Putin is well aware of the sensitivities and spoke about the demographic problems in the Far East at an economic forum in Vladivostok as recently as September. To tackle this under-population, the Russian government created a new law last year, entitling every Russian citizen to a hectare of land in the Far East for free.

However, the scheme has reportedly had limited success so far. For instance, hundreds of people have been applying for the same prime plots in Khankaiski District with only a dozen or so being successful. The Financial Times reported in September how one Russian trader, Anton Nekhoroshkov, had bought land in Khankaisky with the hope of building a roadside location to service passing truck drivers and tourists from China. However, Nekhoroshov’s hopes faded after he arrived and found that his land was located in a swamp and the road was a gravel track with no passing traffic.  

In the meantime, Chinese are fanning out across Russia’s Far East. In Primorye, parcels of land that used to lie uncultivated are now soyabean fields, many rented and tilled by Chinese farmers. Chinese investors have also renewed former collective rice planting areas near Lake Khanka that were neglected after the Soviet Union collapsed.

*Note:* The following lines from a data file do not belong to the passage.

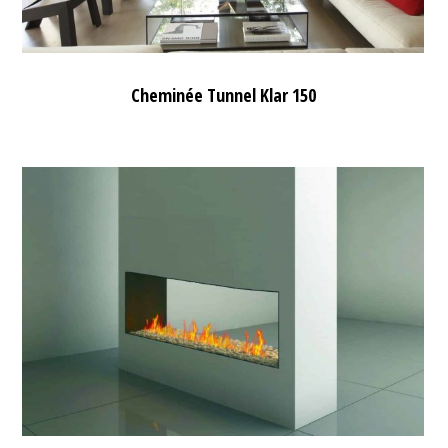
Cheminée Tunnel Klar 150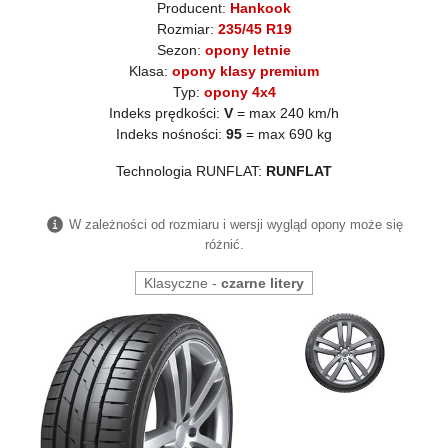
Producent:
Hankook
Rozmiar:
235/45 R19
Sezon:
opony letnie
Klasa:
opony klasy premium
Typ:
opony 4x4
Indeks prędkości:
V
= max 240 km/h
Indeks nośności:
95
= max 690 kg
Technologia RUNFLAT:
RUNFLAT
W zależności od rozmiaru i wersji wygląd opony może się
różnić.
Klasyczne -
czarne litery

Chinese farmers are also making inroads in Western Russia in a project in Ryazan, a region just 200km southeast of Moscow. In May last year, the RDIF said it is partnering with China’s Banner Infant Dairy Products and Thailand’s Charoen Pokphand Group to build a $1bn dairy complex in Ryazan. Once completed in three to five years, the complex is supposed to produce about 300,000 tonnes of milk and 400,000 tonnes of cheese and dairy products.

In a separate deal, Vietnam’s TH Group started building dairy farms outside Moscow as part of a ten-year $2.7bn project.

The Ryazan enterprise, which will be run by Charoen Pokphand, will include dairy farms catering for 80,000 milking cows and a feed factory with 60,000 hectares of grain, according to the RDIF. Industry insiders have speculated whether this project will simply replace the more controversial mega-project in China’s Heilongjiang province.

“The RDIF may be trying to quietly scrap the Chinese farm in Heilongjiang,” a senior agricultural player with links to the government projects, tells bne IntelliNews. “Having Chinese farmers working inside Russian borders might be more palatable than having them milk our cows in China.”